Though the chances of rearrest were very high, O'Doherty refused to go on the run. As he entered his home in late November 1919, he narrowly escaped a bullet that missed him. This attack was in response to the killing of a detective by the IRA in July, which O'Doherty had played no part in. This led him to leave for Philadelphia in December 1919, hoping that diplomatic efforts in the United States might be successful. In August 1920, his family joined him there. He worked for a firm of church furnishers, and wrote articles for an Irish-American newspaper, the Irish Press, which was edited by his old friend Patrick McCartan. He became editor of the paper in 1920, but it closed in May 1922 due to lack of finances. He was horrified by the 1921 partitioning of Ireland, the Civil War in 1922. He attempted to remain unbiased, but he leaned towards the anti-treaty side. His wife was firmly anti-treaty.

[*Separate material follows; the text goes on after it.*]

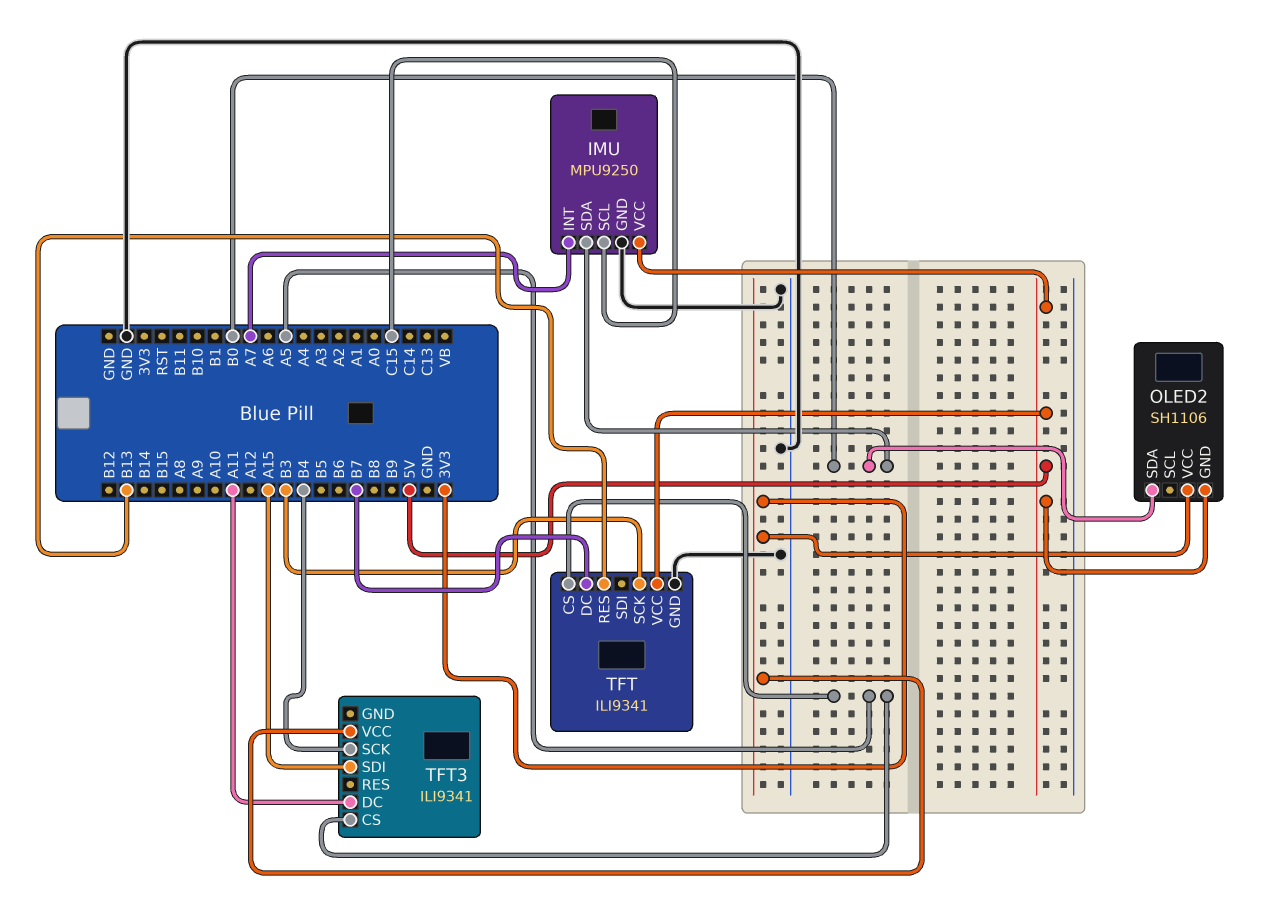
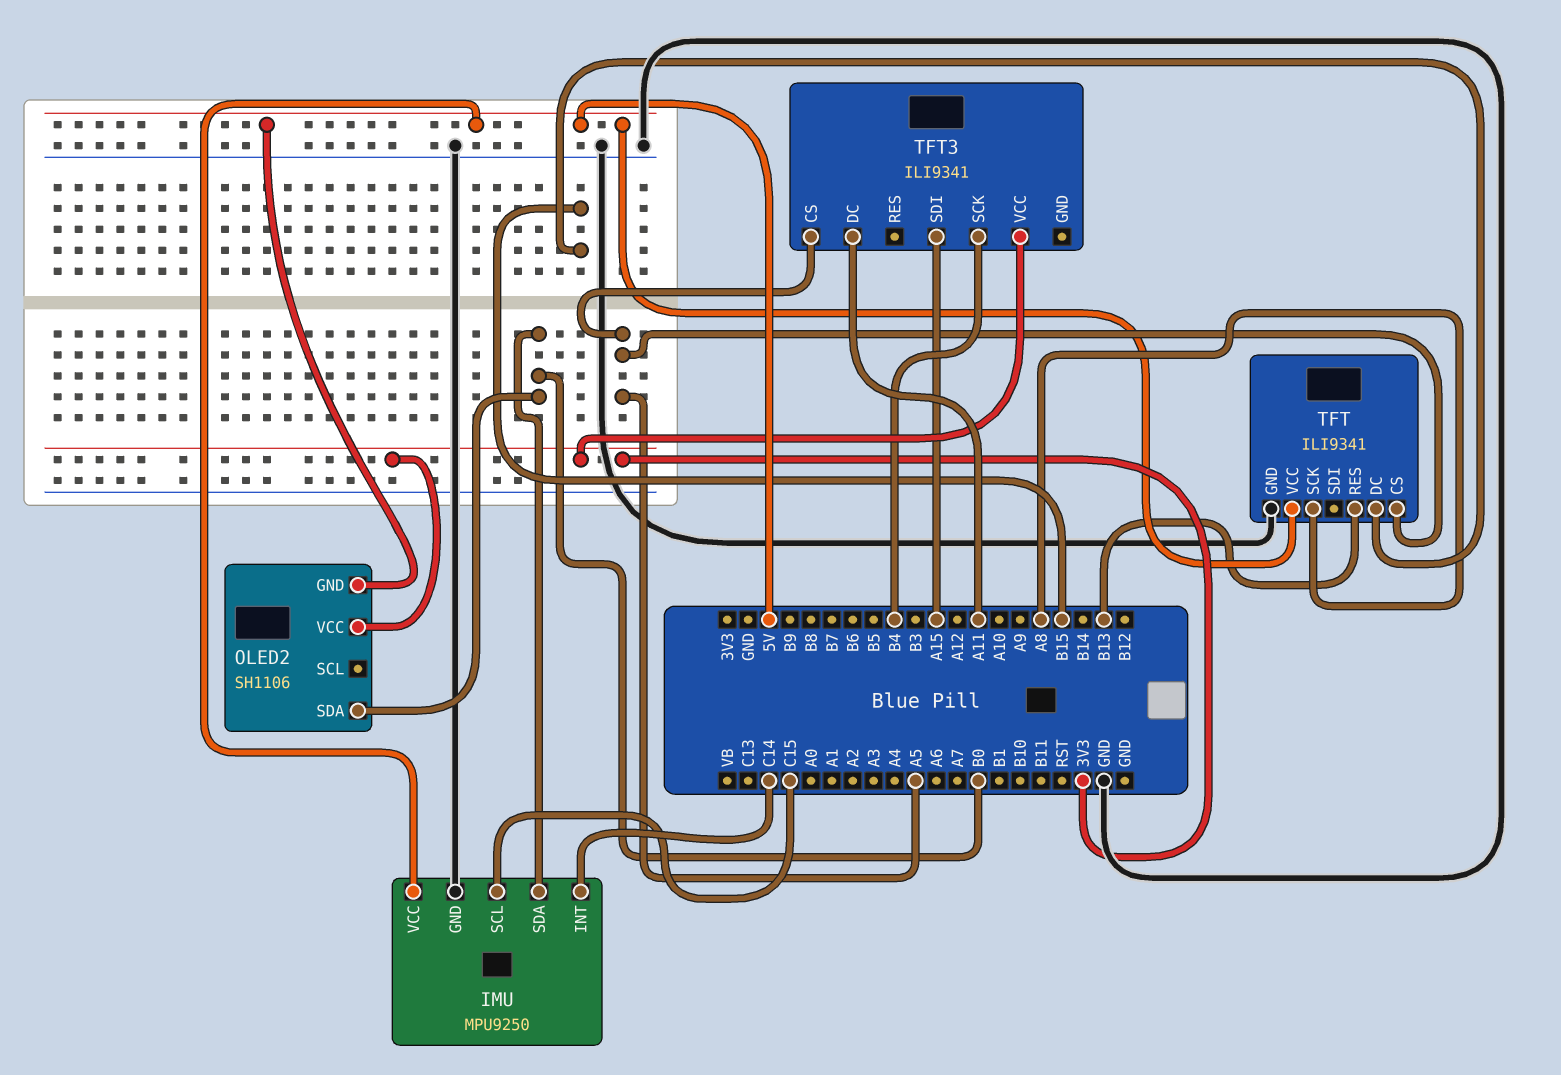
IMU pin INT: A7 -> C14
TFT pin DC: B7 -> B15
TFT pin SCK: B3 -> A8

== Later life and family ==
The O'Doherty family returned to Dublin in August 1923. O'Doherty took up work as a commercial representative for CJ Fallon Ltd from 1923 to 1930, and Messrs Bull Ltd from 1930 to 1940. He stopped all political participation and retained friends from both sides of the Civil War while opposing all republican violence post-1923. In 1932, he turned down an invitation to join the Fianna Fáil party and in 1934 an appointment as a senior civil servant in the stationery office by the Fianna Fáil government. His wife, Katherine, was an ardent supporter of de Valera and Fianna Fáil.

The O'Dohertys had two daughters and four sons, including Roisin, Kevin and Feichin. O'Doherty died on 23 August 1945 in the Mater Hospital, and is buried in Glasnevin Cemetery. Some of his personal papers and memorabilia are held in the National Archives of Ireland.